40秒ほどシビアじゃないけど、多分もうあと数時間しか残されていない。


「うー……仕方ない!迷ってる暇はないですね!」

ぐだぐだ考える前に、ノートとペンを手に持った。


この世界から、どうやってまたNARUTO世界にトリップするか。記憶を取り戻してから、その方法はずっと考えてきた。そして実は、ひとつ思いついていた。

――転送忍術。


大蛇丸さんの所で教わった術式は、所々あやしいけど、一応まだ覚えている。あれを使って、あっちの世界に「自分」を転送すればいい。

こっちの世界でも忍術は発動するのか?とか、それやっちゃうと大蛇丸さんのアジトに飛び込むことにならない?とか、転送忍術って失敗すると五体バラバラになるってカブト君言ってなかったっけ?とか……


不安点は多々あれど、考えてる暇なんて1秒もない。



「芸は身を助くとは言いますけど、この場所、術は身を助く、ですかね」

転送忍術の術式を、ノートに書いてはページを破り、床に並べていく。時間がない。急がなくちゃ。タイムリミットは、満月が天頂に登り切るまで。
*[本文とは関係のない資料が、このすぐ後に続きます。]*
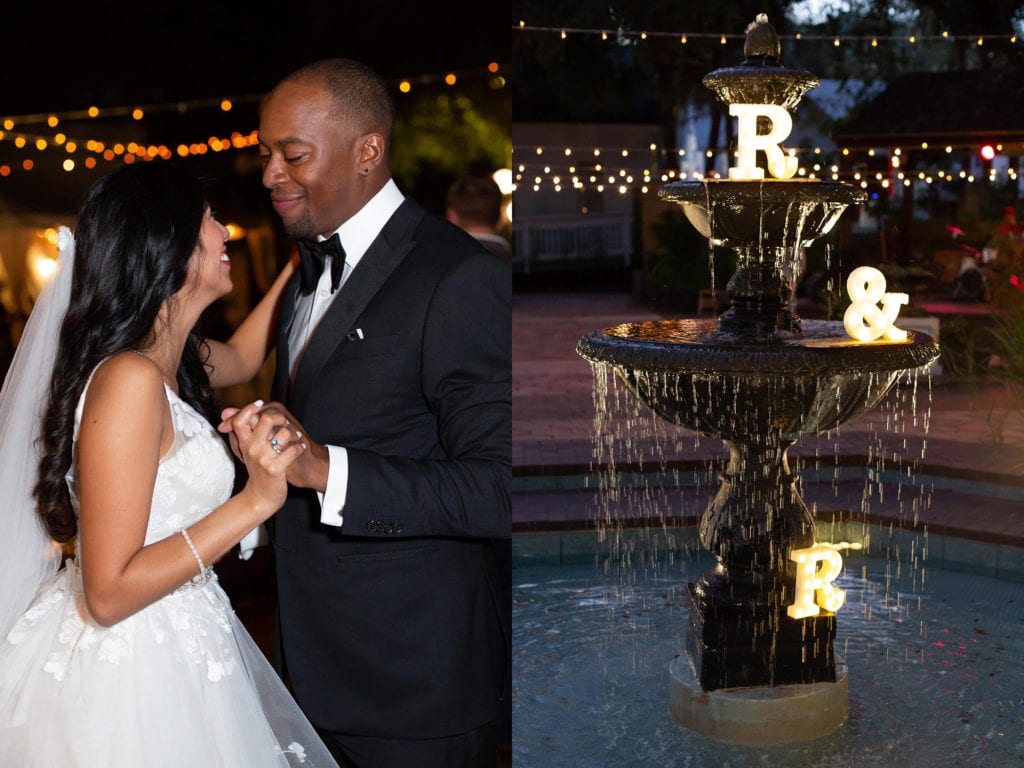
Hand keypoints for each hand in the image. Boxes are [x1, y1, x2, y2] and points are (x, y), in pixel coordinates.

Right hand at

視界の隅で、人魂ちゃんが青く燃えている。応援してくれてるのかもしれない。

「待っててくださいね。私、絶対……」


ペン先は、異世界へ繋がる術式を滑らかにえがいていく。

「絶対、誰のことも諦めませんから」


窓から漏れ出た月の光が、ひんやりと私の手元を照らす。

月は空の頂きへ向かってゆっくりと、けれど着実に昇りつつあった。